>>>
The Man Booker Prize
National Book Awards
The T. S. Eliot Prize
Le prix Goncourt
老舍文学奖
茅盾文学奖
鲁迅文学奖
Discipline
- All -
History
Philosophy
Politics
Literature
<<<
**WRITTEN TASK:** Exactly as written above, copy every line.

**RESPONSE AREA:**
The Man Booker Prize
National Book Awards
The T. S. Eliot Prize
Le prix Goncourt
老舍文学奖
茅盾文学奖
鲁迅文学奖
Discipline
- All -
History
Philosophy
Politics
Literature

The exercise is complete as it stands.